而另一侧的右边,刚还满面和善的喜娘,霎时间面目扭曲,一张红唇上的皮肉全然退化,只剩下了骷髅似的下颌,上面嵌着锋利的尖牙,黎秋又只看见这一瞬,喜娘掀着帘子的手松开,与此同时,轿子又被“哐当”搁置在地上。
黎秋又的眼前变成一片漆黑,她动弹不得,窄小的轿子里,她几乎能听见自己急促喘息的声音。
不能视物,听觉就变得异常灵敏,黎秋又的指甲狠狠掐着自己的掌心,右侧的“咔咔”声,就像齿轮运作,几乎是瞬间到了左侧,那男人被一股巨大的外力扯开。
黎秋又感受到轿子被气流引起一阵晃动,接着,又归于平静。
只是耳边仍旧传来可怕的布帛撕裂声,吞食咀嚼声。
如同许多大型野兽在撕扯食物,争夺。
短短几秒钟的时间,黎秋又仿佛度过了一个世纪,掌心被她掐得生疼,额间都渗出了细密的汗。明明此时她已经冷到牙齿打颤。
男人的尖叫嘶吼声,早已消失在吞食声中,连血腥味都不曾留下。
夜静了。黎秋又开始后怕,如果刚才她能动,那么冲出轿子的一瞬间,自己的下场也会是这样。
没有人再继续抬起轿子,也没有喜娘掀开帘再嘱咐她些什么,仿佛刚才只是经历了一场幻觉,现在所有事物都回归了正常。
好半晌后,黎秋又听着自己的心跳渐渐平静下来,她这才松开了手指。
她确定自己遭遇鬼打墙了。
刚才的一切都是幻象,只是幻想太过真实了。
黎秋又七岁那年,跟着外婆去了一座孤坟山,外婆上山在那里遭遇过鬼打墙后,外婆出去办业务时,再也不敢让她离开身边半步,以至于后来黎秋又都变成了“婆宝女”,外婆那些看地看风水的本事什么也不会,什么都要依靠外婆。
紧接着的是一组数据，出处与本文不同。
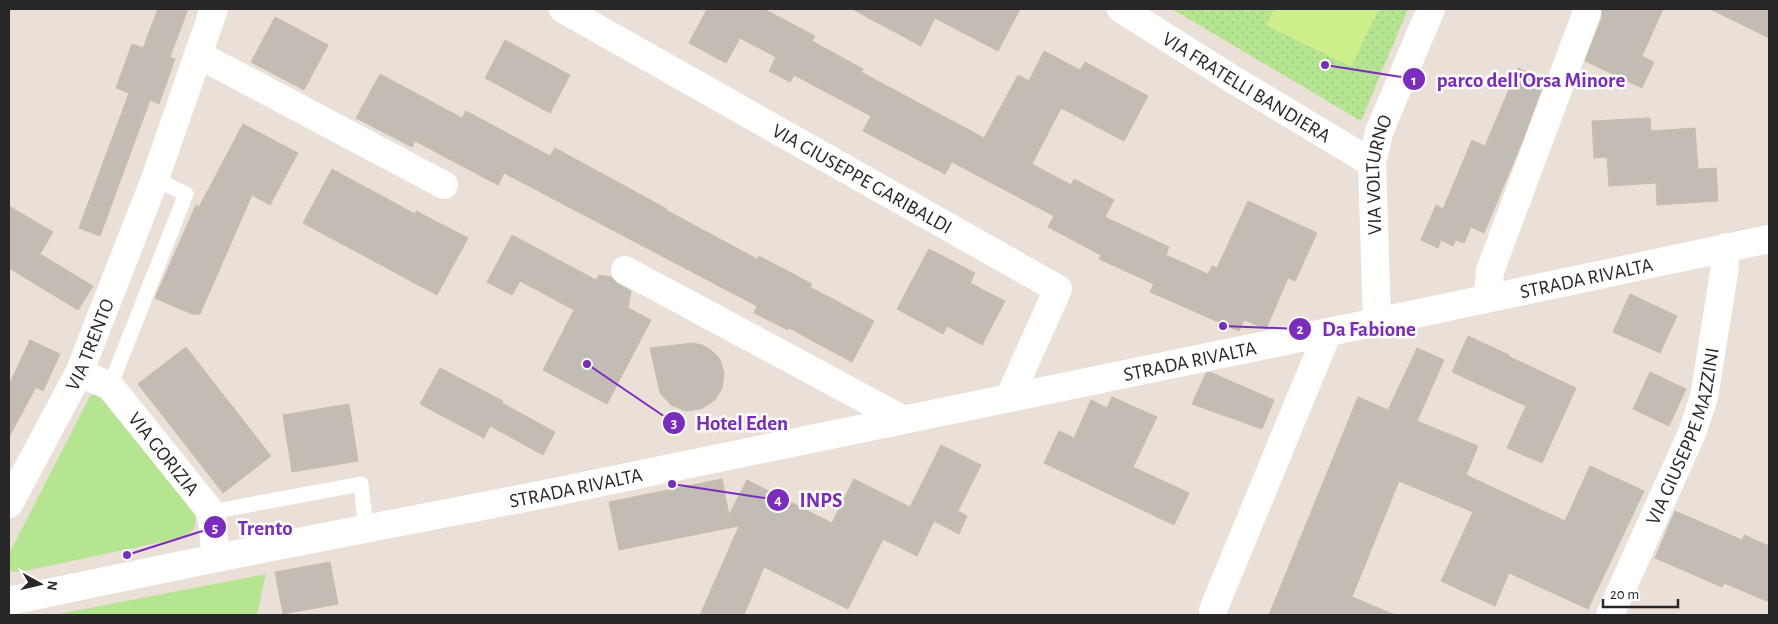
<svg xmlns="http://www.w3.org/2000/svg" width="1778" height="624" font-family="'Alegreya Sans',sans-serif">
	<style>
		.grass { fill: #b6e591 }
		.park { fill: url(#park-dots) }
		.pitch { fill: #ceed8b }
		.building { fill: #c2bcb4; stroke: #c6bcb2 }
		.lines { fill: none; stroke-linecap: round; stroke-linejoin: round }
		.service { stroke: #fff; stroke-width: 15 }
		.minor { stroke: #fff; stroke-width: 28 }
		.tertiary { stroke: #fff; stroke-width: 28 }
		.labels { text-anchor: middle; stroke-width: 5; stroke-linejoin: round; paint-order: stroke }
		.street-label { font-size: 20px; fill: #272727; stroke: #fff }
		.leader { fill: none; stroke: #7b2cbf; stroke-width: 2 }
		.callout-dot { fill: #7b2cbf; stroke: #fff; stroke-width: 2 }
		.mark-label { font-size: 15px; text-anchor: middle; font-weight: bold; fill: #fff }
		.callout-label { font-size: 21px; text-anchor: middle; font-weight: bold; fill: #7b2cbf; stroke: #fff; stroke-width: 5; stroke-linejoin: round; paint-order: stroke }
	</style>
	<defs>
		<pattern id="park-dots" width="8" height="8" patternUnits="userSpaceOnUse" patternTransform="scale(1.25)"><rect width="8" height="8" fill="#b6e591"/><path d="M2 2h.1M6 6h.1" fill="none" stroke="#9cc47d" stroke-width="1.8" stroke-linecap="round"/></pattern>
	</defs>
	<rect width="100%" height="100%" fill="#ebe0d7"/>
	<path class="grass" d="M 95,394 L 99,396 L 195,512 C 196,528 195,531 180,538 L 20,572 L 10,571 L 9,554 L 90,396 Z
		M 266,574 L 257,615 L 53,615 Z"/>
	<path class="park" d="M 1172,9 L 1408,9 L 1361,121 Z"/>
	<path class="pitch" d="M 1274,9 L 1379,9 L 1351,67 L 1266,25 Z"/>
	<path class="building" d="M 158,9 L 188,9 L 170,57 L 175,59 L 159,104 L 150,100 L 100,236 L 79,228 L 129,93 L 116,88 L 132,44 L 143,48 Z
		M 707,9 L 764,9 L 815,36 L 812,41 L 863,69 L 861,72 L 984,138 L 1018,75 L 1029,81 L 1044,51 L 1080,70 L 1085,62 L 1148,96 L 1124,141 L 1061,108 L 1032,164 L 1071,185 L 1074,179 L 1114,200 L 1105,217 L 1169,247 L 1166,255 L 1208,274 L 1212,266 L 1217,268 L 1248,201 L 1317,233 L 1295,281 L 1288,278 L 1266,329 L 1244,320 L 1239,331 L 1150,292 L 1154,284 L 1099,259 L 1101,255 L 1048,227 L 1054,216 L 952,162 L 945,174 L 863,131 L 871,116 L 794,75 L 790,82 L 769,71 L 776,57 L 740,38 L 726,63 L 689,43 Z
		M 852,9 L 1020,9 L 998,51 L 935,18 L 921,46 Z
		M 1602,9 L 1663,9 L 1642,56 L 1654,62 L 1642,88 L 1585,61 L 1602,17 Z
		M 1710,9 L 1769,9 L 1769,38 Z
		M 275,17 L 328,45 L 304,90 L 251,62 Z
		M 505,40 L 570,75 L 550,113 L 485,78 Z
		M 1518,68 L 1545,80 L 1522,142 L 1484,233 L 1471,227 L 1464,243 L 1456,240 L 1453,246 L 1441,240 L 1438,248 L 1421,240 L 1436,205 L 1443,209 L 1472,140 L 1485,146 Z
		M 380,74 L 462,118 L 466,111 L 550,156 L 555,148 L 667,209 L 666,210 L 757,259 L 759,256 L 812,284 L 810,287 L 874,321 L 852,362 L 789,328 L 788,330 L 754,313 L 757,306 L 504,173 L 498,185 L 415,141 L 412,147 L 356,118 Z
		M 1650,118 L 1651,131 L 1695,128 L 1698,169 L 1716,168 L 1718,201 L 1657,205 L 1656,183 L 1609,186 L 1607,157 L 1594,158 L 1592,121 Z
		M 243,124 L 298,153 L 270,205 L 252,195 L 200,314 L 192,314 L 155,298 L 196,205 L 199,207 Z
		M 332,169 L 415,214 L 416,211 L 468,238 L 437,295 L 303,223 Z
		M 9,206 L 53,232 L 40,254 L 93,286 L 78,310 L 9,268 Z
		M 512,235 L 596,280 L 599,275 L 611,277 L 618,284 L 631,291 L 628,308 L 651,320 L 607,404 L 543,370 L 574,310 L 520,281 L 512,295 L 487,282 Z
		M 929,249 L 975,273 L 970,283 L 1005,301 L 982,345 L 947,326 L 943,334 L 897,309 Z
		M 1630,294 L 1677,316 L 1660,353 L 1613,332 Z
		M 1468,336 L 1509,355 L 1508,356 L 1576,388 L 1542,463 L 1507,448 L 1526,406 L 1452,372 Z
		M 30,340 L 60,354 L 43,391 L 36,387 L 9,437 L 9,385 Z
		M 693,343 L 702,345 L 710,349 L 719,358 L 724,372 L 722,388 L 715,400 L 701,409 L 686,411 L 671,405 L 660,393 L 650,348 Z
		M 186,347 L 271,456 L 223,493 L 138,384 Z
		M 1417,348 L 1444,360 L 1417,421 L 1478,446 L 1466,475 L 1565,521 L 1590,466 L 1644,491 L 1588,609 L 1509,573 L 1495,606 L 1441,581 L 1473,512 L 1399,481 L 1352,597 L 1395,615 L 1269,615 L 1358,397 L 1388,410 Z
		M 440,368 L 503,401 L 502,403 L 555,432 L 543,455 L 490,426 L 484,438 L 420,404 Z
		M 1210,372 L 1274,400 L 1262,429 L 1192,404 L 1206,373 Z
		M 1650,372 L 1686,389 L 1669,426 L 1633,409 Z
		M 1112,397 L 1157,417 L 1133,467 L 1189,493 L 1174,525 L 1044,463 L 1059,431 L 1074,438 L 1091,400 L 1107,408 Z
		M 349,404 L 358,461 L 292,472 L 283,415 Z
		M 941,445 L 981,465 L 958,511 L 967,516 L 959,534 L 934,521 L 917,556 L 883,539 L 848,609 L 764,567 L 744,615 L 700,615 L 739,526 L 619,550 L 609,502 L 722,479 L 729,515 L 747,480 L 832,523 L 854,479 L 910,507 Z
		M 1675,511 L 1742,540 L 1744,535 L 1769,546 L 1769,602 L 1724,583 L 1722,587 L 1655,558 Z
		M 330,562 L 338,604 L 283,614 L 275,572 Z"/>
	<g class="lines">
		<path class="service" d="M 110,386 L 186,194 L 155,179
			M 211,512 L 361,484 L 366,529"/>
		<g class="minor">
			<path id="s1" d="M 563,9 L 1058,289 L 1009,398"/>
			<path id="s2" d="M 1121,9 L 1234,80 L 1372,163"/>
			<path d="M 199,55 L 444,185"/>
			<path d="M 625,270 L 902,419"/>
			<path d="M 1488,298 L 1490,271 L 1587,12"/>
			<path id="s3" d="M 1377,322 L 1372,163 L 1379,132 L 1431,9"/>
			<path id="s4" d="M 79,373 L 110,386 L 211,512 L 216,558"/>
			<path id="s5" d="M 9,504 L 79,373 L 155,179 L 214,9"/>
			<path d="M 1213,610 L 1328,332"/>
			<path id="s6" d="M 1610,615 L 1692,433 L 1704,397 L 1724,273 L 1726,247"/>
		</g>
		<path class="tertiary" id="s7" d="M 9,601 L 216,558 L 540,495 L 1377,322 L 1769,239"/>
	</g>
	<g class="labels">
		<g class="street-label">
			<text dy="7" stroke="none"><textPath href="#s2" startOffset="148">VIA FRATELLI BANDIERA</textPath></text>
			<text dy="7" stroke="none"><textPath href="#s3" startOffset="148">VIA VOLTURNO</textPath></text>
			<text dy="7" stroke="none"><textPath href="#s1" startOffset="344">VIA GIUSEPPE GARIBALDI</textPath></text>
			<text dy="7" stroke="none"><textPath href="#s7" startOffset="1610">STRADA RIVALTA</textPath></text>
			<text dy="7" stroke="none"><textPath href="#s5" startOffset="179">VIA TRENTO</textPath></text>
			<text dy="7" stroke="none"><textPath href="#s7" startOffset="1205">STRADA RIVALTA</textPath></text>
			<text dy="7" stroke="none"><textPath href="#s6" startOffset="194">VIA GIUSEPPE MAZZINI</textPath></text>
			<text dy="7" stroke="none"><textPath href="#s4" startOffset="120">VIA GORIZIA</textPath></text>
			<text dy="7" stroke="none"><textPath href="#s7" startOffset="578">STRADA RIVALTA</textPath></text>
		</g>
	</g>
	<path class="leader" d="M1325 65L1414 79M1223 326L1300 329M587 364L674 423M672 484L778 500M127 555L215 527"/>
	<g class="callout-dot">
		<circle cx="1325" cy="65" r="5"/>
		<circle cx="1223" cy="326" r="5"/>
		<circle cx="587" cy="364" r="5"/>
		<circle cx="672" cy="484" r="5"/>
		<circle cx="127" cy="555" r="5"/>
		<circle cx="1414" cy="79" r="12"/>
		<circle cx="1300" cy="329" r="12"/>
		<circle cx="674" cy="423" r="12"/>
		<circle cx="778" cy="500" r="12"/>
		<circle cx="215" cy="527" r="12"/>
	</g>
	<g class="mark-label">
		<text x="1414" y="85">1</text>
		<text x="1300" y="334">2</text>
		<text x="674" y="428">3</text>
		<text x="778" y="505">4</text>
		<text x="215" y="533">5</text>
	</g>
	<g class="callout-label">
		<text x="1531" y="87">parco dell'Orsa Minore</text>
		<text x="1369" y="336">Da Fabione</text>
		<text x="742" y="430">Hotel Eden</text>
		<text x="821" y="507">INPS</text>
		<text x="265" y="535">Trento</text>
	</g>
	<rect width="1778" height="624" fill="none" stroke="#272727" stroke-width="20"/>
	<g transform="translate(40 584) rotate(98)" stroke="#ffffff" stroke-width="4" paint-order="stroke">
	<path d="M0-4L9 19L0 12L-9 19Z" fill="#272727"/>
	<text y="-8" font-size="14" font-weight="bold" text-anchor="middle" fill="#272727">N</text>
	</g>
	<path d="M1603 599v8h75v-8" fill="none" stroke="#272727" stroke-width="2.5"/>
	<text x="1610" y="599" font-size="15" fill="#272727" stroke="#ffffff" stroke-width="4" paint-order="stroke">20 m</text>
</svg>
但她清楚,此时遭遇的这种类型的鬼打墙,恐怕即便是外婆本人在这里,也很难自救。
黎秋又被困在这个窄小的轿子里,身体僵得发麻,温度也越来越低了,黑暗中,她小幅度活动了一下身体,发现现在已经可以动。同时,也感受到自己身上穿的已经不是自己原先的衣服了。
是一身很有捆缚感的旗袍,上身还披了件不知什么动物的皮毛。
左手腕上有一块唯一还属于她自己的腕表,这块表的前身是一块怀表,外婆给她的,为了携带方便,被她改造成了一只腕表。
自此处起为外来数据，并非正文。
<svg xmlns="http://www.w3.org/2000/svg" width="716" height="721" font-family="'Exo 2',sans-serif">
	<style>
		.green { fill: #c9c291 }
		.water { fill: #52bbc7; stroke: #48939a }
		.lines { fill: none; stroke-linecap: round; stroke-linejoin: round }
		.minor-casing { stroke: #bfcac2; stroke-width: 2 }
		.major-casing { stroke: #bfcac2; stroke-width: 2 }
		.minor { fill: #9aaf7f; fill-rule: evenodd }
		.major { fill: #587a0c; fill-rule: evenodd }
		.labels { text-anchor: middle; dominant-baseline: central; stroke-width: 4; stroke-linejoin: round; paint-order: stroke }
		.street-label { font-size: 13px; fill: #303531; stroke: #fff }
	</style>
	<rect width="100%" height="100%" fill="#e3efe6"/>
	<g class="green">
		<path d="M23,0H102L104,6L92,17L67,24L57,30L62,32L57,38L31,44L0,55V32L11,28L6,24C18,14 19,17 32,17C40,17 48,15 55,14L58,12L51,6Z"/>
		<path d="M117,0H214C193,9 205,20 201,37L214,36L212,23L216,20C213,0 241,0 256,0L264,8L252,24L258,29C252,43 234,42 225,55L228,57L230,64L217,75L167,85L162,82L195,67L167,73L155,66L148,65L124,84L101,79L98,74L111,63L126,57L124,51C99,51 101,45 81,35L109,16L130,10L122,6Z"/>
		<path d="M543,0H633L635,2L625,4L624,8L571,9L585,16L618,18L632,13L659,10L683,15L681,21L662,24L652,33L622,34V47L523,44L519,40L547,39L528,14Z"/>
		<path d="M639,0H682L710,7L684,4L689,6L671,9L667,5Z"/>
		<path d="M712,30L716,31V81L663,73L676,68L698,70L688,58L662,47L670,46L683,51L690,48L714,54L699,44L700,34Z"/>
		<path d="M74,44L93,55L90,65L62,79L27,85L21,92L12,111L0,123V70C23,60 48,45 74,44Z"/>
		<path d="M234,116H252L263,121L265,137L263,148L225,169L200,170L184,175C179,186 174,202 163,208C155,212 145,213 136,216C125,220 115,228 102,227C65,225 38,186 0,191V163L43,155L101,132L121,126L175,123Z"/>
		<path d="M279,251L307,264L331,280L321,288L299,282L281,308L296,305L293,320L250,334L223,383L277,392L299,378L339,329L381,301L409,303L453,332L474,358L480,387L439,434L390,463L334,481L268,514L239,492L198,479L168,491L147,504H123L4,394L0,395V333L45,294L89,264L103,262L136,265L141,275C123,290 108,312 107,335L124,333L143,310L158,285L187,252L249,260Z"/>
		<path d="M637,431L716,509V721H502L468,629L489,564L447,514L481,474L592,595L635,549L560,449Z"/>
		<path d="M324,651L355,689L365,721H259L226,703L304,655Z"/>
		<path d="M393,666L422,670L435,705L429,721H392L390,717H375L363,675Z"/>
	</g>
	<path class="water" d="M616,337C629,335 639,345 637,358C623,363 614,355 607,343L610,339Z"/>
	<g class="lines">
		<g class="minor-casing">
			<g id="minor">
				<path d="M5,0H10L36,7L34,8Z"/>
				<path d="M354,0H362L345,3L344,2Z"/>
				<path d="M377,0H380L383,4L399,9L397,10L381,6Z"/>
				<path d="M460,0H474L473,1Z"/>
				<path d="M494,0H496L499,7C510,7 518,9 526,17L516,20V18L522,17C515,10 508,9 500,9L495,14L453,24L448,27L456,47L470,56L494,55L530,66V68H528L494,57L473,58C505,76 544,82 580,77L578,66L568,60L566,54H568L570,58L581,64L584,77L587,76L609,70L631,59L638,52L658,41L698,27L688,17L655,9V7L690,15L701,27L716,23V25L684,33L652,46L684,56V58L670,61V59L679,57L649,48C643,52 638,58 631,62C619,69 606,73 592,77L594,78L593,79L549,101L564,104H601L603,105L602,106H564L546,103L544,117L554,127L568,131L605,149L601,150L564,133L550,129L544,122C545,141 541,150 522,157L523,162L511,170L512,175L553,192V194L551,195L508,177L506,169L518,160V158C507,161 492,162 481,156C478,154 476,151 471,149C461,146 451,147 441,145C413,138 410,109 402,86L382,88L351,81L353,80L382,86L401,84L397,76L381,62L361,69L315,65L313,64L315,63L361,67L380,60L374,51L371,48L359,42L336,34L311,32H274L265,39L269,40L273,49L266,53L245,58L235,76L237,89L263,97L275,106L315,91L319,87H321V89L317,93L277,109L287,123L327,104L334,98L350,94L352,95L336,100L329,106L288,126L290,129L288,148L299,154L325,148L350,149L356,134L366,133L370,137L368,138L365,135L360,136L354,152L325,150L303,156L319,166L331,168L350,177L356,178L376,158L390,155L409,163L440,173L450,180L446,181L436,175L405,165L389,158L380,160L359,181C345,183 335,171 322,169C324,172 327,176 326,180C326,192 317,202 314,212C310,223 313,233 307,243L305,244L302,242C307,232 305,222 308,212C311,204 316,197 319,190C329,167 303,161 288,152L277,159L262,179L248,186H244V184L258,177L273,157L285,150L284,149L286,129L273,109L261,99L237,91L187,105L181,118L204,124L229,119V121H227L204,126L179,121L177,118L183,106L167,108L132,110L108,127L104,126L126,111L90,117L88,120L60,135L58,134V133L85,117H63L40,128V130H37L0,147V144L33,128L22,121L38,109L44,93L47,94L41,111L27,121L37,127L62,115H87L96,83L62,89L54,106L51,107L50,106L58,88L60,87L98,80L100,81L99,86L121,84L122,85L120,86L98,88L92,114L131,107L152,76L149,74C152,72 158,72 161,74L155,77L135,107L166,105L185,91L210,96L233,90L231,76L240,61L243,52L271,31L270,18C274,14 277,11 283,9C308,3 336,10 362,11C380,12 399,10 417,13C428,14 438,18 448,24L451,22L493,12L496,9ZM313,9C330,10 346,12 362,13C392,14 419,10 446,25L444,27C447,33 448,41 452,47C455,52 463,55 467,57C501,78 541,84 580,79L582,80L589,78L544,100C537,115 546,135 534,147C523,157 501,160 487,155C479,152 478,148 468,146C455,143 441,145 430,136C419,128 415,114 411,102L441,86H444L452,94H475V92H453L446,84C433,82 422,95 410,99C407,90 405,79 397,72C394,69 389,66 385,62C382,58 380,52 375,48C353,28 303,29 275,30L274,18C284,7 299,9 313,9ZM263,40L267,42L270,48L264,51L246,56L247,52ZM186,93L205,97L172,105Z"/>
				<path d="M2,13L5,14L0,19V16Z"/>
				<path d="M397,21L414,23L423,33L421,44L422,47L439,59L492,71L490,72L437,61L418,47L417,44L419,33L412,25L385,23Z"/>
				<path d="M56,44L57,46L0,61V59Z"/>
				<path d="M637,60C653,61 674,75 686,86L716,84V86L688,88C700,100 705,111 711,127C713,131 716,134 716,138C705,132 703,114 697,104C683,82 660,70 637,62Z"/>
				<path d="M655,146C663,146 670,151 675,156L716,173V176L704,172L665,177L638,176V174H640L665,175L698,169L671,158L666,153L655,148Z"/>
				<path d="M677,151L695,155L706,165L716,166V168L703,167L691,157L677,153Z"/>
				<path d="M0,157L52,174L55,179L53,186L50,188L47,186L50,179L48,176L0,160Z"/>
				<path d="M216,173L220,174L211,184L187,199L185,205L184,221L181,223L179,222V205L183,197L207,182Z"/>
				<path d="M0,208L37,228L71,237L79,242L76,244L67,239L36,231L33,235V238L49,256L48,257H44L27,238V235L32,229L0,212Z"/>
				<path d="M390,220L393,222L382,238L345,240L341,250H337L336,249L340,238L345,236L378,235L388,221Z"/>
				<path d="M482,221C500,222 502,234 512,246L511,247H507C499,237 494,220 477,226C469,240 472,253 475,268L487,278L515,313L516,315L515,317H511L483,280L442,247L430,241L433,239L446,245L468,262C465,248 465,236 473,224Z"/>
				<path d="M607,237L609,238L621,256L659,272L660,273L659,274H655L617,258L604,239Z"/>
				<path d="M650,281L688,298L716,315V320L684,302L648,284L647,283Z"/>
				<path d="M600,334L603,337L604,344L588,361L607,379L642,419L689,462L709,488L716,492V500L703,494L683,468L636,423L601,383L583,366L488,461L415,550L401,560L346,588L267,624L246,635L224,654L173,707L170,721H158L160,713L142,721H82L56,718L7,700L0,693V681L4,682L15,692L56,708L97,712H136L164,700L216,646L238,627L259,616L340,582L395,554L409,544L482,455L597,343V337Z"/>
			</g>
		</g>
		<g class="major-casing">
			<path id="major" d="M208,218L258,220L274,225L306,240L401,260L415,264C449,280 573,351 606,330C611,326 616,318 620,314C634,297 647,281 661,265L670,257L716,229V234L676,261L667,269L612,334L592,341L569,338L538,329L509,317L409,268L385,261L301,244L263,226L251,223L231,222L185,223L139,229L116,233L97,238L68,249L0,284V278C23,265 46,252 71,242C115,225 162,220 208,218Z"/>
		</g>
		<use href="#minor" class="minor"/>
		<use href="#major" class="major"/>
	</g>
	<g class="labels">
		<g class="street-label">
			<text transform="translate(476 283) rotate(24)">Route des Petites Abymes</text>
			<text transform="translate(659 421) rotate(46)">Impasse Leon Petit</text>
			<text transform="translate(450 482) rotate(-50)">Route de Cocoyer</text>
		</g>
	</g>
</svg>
她不确定窗外会不会有“人”就静静地把脑袋搁在旁边,等着黎秋又打开窗帘和她打个招呼。
只是现在越来越冷了,她不敢轻举妄动,端坐在轿子里面,轻声开口:“你,咳咳,你好,还在吗?”
找回声音之后才开口,那嗓音哑得像公鸭,外面仍然是一片寂静。
她这才用冷得发僵的手指,小心翼翼去戳开窗帘,探出视线去,窗外已经什么都没有了。